怠けものの畑

朝、畑にゆくといちめん朝顔の花におおわれて、朝露が光っていて、きれいだ。今年はなぜか圧倒的に青い花。支柱などたててやらないので、朝顔はあらゆるものにからまりながら地面を這う。畑に、何が植わってるか、かきわけないとわからないくらい。
かきわけなくてもわかるのは、いろんなとこに植わっているミニトマト。去年の落ちた実から、勝手に生えて育っているんだが、手入れしないので、野生と化している。たくさんとれた。それから、とうがらし。これらは赤いからわかりやすいのだが。
見つけにくいのは、なす。ピーマン。ししとう。セロリ。ねぎ。大葉は繁り放題、そのかげで滅んでいるパセリ。しょうがとみょうがはまだ実はならず。ニラはいま白い星みたいな花を咲かせてる。
歩けばどこでつまずくかわからないかぼちゃ。黄色い花が咲いているのは、たぶん、トウガン。実はなるか。
いちごも野生化してひろがっている。葉っぱが元気いっぱいだなあと思ったら、いちごの葉っぱによく似た葉っぱの草だった。草ひき草ひき。
そのほかに、おしろい花やふうせんかずらが、またいろんな草ともつれあいながら。
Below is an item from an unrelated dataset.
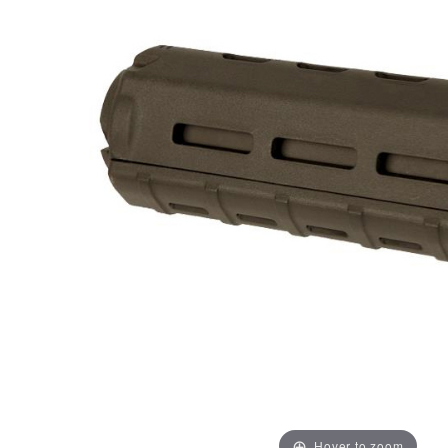
Hover to zoom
刈ってもらってずいぶんすっきりしたカヤが、また勢いよく伸びてきている。
怠けものの畑はこんなふう。
で、こんなもんだと思っていたが、隣の荒れ地がみるみるまに美しく畑らしくなっていくのを一年ばかしみてると、じぶんちのを、畑と呼ぶのはためらわれる、というふうではある。
であるが、イチゴとミニトマトが、ものすごくたくさん採れたので、それなりにしあわせな、畑の春と夏だった。
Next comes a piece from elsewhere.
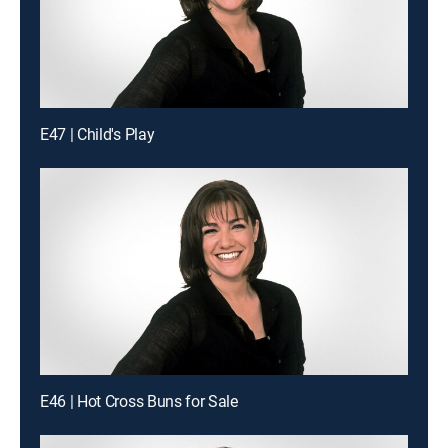
E47 | Child's Play
E46 | Hot Cross Buns for Sale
子どもが学校からもってかえった設計図は、音の出る楽器。その設計図通りのをつくって、金曜日にもっていくんだという。
ペットボトルに、クリップ8個とあずき25個入れる、というだけのものなんだが。
クリップはある。あずきはない。ないことはないが、去年つくったお手玉のなかだ。この設計図は、このとおりにしなければいけないのか、変更するということはできるか、と子どもにきいていたら、パパが、「あずきぐらい買ってくればいいだろう」って言う。
でもさ、無駄な教材費使わないでも、いいと思うんだよね。

確認。設計図は誰が考えたのか。先生が考えて、こうしなさいっていうんなら、しょうがない、あずき買ってくるか、お手玉こわして、あずき取り出そう。でも、設計図を自分で考えて、自分で変えていいんなら、あずきのほかにも、ひまわりの種とか、ふうせんかずらや朝顔おしろい花の種とか、使えそうなものは畑にいっぱいあるよ。
「設計図はぼくが考えたんだよ」
誘導。ふうせんかずらの種は黒いなかに白いハートの模様がついてて、かわいいと思うよ。
「ああ、それいいねえ。ふうせんかずらの種にしよう」

それなりに、役に立つ畑である。